她看到垂头丧气的列昂尼德,嘴角勾起一抹讥讽的弧度,毫不留情地挖苦道:“哟,这不是我们家的‘贵婿’吗?怎么,又被那位夫人赶出来了?真是可怜呢,守着如花似玉的妻子,却连房门都进不去,只能远远看着流口水吧?”
因为有一次,列昂尼德用那种眼神看过一次瓦伦蒂娜,瓦伦蒂娜很是不爽,自那次之后,她就喜欢这么挑衅列昂尼德。
列昂尼德被说得面红耳赤,内心羞愤交加,却丝毫不敢反驳,只能把头埋得更低,低声下气地认错:“大嫂教训的是,是我没用”
在瓦伦蒂娜充满鄙夷的嘲笑声中,他几乎是落荒而逃。
而瓦伦蒂娜那刻薄却又娇艳的面容,以及毒舌时微微起伏的胸脯,恐怕也会成为他今夜梦中扭曲幻想的一部分。

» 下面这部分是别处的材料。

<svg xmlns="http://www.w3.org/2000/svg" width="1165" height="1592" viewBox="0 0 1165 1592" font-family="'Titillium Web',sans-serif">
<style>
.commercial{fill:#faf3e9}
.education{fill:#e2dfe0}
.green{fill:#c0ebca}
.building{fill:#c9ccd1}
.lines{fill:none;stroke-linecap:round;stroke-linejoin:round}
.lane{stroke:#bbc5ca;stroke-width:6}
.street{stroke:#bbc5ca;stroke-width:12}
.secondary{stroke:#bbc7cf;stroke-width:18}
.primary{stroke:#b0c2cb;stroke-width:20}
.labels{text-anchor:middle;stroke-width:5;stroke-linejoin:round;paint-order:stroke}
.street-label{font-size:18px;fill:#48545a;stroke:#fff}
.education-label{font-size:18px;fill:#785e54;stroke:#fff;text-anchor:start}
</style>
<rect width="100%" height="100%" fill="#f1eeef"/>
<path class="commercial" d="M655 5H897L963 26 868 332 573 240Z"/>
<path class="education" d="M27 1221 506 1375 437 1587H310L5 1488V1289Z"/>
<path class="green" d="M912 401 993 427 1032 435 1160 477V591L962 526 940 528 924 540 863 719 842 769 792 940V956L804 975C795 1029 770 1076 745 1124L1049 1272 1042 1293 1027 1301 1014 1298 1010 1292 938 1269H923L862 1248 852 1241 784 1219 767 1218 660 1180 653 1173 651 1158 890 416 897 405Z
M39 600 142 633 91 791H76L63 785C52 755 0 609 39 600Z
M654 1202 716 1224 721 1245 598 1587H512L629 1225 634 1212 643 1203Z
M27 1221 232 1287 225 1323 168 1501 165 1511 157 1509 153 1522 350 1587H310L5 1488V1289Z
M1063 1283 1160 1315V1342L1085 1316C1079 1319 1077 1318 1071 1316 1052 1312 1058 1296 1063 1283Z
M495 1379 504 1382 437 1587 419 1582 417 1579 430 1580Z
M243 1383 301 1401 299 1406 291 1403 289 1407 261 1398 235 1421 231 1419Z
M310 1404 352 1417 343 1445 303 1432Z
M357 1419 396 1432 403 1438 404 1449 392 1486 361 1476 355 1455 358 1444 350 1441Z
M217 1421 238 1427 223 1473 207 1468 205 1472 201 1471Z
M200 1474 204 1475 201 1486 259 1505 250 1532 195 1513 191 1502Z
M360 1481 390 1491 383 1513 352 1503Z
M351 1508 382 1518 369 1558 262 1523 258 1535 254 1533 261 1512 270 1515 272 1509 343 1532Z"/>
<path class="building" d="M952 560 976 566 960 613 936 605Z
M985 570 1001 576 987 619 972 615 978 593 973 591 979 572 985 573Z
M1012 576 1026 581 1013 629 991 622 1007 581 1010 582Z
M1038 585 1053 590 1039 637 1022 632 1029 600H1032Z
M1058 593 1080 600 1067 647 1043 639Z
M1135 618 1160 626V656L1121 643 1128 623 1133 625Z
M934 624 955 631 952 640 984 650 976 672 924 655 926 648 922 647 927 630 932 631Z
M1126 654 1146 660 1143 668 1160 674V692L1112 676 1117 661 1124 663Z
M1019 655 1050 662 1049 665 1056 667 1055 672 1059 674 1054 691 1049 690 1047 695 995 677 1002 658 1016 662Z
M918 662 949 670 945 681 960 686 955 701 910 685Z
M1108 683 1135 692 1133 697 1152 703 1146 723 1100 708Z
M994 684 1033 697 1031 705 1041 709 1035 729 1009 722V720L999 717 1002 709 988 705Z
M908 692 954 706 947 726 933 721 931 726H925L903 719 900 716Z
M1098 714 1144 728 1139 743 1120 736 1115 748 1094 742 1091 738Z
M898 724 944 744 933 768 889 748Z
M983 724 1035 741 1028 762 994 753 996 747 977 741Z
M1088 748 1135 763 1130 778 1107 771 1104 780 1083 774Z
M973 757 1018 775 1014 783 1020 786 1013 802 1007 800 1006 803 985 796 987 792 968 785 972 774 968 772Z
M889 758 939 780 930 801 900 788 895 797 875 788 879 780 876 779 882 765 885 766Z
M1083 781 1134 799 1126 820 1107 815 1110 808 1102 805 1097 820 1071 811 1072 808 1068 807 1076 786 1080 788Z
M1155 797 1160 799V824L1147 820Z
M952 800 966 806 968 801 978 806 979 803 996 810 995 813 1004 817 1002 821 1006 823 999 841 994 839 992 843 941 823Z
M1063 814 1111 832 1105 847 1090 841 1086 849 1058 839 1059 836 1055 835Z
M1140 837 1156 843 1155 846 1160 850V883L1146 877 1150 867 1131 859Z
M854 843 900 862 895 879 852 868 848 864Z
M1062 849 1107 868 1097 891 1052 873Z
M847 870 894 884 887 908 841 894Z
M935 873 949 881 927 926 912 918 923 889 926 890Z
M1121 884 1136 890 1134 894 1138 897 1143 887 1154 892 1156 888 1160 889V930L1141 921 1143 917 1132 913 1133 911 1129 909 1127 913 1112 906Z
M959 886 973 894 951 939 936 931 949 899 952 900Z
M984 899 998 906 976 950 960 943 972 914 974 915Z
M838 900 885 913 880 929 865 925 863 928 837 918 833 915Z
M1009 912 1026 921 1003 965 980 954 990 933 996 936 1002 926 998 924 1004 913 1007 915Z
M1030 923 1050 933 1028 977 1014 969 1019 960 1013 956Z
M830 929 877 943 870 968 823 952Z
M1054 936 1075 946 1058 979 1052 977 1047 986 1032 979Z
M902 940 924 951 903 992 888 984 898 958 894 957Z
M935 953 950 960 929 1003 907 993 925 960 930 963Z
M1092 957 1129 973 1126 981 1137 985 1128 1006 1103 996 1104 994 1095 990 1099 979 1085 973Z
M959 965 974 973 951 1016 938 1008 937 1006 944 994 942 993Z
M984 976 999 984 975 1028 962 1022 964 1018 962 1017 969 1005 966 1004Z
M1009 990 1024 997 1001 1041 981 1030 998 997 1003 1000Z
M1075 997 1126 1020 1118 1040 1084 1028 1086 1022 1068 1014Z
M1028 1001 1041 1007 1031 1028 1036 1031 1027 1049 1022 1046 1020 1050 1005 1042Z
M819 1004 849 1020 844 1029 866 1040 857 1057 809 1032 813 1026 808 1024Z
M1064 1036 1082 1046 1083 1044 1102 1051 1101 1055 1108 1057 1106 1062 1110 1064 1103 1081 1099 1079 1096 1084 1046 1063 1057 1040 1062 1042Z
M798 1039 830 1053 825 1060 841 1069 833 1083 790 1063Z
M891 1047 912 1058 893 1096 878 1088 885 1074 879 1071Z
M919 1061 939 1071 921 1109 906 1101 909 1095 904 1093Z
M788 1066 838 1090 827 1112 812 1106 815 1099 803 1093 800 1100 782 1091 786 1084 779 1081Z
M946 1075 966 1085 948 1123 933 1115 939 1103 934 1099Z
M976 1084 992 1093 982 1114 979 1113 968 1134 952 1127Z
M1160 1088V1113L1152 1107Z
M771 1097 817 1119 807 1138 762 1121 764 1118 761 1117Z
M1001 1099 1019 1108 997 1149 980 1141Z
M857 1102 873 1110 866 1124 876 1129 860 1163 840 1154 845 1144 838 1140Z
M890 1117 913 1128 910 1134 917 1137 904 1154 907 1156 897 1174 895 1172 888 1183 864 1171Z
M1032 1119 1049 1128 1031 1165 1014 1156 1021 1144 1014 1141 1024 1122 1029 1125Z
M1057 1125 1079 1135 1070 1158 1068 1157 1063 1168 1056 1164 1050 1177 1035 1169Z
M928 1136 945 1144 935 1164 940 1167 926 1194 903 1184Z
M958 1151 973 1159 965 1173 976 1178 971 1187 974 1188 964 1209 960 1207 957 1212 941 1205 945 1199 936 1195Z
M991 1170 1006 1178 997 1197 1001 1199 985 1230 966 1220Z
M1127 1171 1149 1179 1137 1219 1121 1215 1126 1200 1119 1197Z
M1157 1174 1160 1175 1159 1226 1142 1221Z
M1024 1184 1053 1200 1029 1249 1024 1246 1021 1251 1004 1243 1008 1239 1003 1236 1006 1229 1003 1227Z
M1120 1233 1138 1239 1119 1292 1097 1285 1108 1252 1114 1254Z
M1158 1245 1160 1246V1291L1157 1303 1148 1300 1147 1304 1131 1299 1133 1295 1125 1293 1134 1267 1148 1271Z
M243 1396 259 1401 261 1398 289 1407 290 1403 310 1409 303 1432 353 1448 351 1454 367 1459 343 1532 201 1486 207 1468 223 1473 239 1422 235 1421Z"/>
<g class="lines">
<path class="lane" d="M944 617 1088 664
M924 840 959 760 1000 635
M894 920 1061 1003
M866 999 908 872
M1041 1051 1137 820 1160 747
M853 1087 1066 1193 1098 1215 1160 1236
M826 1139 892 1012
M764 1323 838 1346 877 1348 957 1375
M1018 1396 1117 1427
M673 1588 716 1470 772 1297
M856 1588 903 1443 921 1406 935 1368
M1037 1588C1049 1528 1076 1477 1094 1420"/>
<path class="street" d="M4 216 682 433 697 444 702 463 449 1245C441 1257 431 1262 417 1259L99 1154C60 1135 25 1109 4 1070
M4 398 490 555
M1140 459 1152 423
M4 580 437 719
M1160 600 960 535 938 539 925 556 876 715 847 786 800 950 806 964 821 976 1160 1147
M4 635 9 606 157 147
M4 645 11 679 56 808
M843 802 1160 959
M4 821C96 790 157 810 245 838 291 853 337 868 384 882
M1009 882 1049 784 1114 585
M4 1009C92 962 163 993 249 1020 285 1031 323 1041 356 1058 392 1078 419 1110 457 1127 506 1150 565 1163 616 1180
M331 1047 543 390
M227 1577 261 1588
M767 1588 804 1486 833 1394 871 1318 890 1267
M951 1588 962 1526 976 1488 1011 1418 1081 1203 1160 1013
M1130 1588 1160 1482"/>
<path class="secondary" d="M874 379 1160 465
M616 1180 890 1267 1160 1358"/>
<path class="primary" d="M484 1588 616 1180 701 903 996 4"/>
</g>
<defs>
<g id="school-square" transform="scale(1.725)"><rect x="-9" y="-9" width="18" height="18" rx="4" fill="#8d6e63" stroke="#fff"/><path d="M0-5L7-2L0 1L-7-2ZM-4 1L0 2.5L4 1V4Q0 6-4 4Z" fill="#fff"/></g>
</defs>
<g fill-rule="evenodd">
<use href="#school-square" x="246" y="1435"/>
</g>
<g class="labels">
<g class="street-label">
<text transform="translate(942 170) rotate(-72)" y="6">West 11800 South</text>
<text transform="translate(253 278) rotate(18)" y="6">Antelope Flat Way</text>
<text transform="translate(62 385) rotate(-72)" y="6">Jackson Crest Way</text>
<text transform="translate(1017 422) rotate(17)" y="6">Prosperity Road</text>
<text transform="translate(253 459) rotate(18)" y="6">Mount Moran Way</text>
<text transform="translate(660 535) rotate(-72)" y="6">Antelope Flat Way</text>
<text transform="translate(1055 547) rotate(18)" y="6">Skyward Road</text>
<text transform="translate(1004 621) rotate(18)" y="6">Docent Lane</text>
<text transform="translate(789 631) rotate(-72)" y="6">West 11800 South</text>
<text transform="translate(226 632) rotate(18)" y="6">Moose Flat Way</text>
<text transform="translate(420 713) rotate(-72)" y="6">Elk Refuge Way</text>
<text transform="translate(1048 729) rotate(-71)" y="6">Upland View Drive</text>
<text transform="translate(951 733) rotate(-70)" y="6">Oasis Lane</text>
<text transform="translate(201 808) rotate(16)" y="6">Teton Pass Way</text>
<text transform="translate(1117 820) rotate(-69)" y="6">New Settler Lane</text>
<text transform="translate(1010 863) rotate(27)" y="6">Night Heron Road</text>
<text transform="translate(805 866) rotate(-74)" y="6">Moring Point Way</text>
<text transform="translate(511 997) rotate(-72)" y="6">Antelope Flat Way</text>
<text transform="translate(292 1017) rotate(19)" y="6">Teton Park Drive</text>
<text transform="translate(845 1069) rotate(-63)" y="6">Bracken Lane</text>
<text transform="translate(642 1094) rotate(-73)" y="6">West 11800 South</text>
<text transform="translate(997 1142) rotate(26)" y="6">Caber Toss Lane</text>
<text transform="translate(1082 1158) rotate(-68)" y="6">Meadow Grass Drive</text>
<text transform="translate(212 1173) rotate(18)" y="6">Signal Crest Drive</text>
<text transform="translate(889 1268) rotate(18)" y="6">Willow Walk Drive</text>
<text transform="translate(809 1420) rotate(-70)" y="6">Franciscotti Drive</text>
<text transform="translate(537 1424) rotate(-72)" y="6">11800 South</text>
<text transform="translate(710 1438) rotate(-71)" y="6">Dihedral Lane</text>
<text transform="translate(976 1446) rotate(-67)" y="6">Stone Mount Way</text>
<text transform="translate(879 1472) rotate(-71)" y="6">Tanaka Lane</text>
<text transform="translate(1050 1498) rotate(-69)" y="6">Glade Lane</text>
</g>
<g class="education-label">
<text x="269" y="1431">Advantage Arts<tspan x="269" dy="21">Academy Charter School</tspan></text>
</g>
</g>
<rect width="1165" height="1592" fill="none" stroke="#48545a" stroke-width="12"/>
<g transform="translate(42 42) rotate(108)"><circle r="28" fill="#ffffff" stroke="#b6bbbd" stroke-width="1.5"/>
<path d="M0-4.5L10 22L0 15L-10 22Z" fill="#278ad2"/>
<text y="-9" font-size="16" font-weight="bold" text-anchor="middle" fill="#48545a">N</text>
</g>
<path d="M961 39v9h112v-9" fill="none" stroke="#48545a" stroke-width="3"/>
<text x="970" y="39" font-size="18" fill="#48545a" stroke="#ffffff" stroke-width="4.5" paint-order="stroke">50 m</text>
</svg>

事实上,列昂尼德内心深处最渴望的,自然还是他那美丽纯洁的妻子奥尔加。
那是他每日都能见到,却始终无法触碰的月光,是他所有痛苦与欲望的根源。
他做梦也想不到他心心念念、求而不得的妻子,此刻正在他刚刚离开的那个院子里,主动地、甚至是虔诚地,将她的一切奉献给另一个男人。
而他,这个名义上的丈夫,连踏入那个院子的资格都没有,只能在自己的幻想世界里,卑微地觊觎着那些永远不属于他的女人。
一个家族的两个院子,却有不同的事情,一个院子里的人只能做梦,另一个院子里的李尘,却能把列昂尼德的梦变为现实。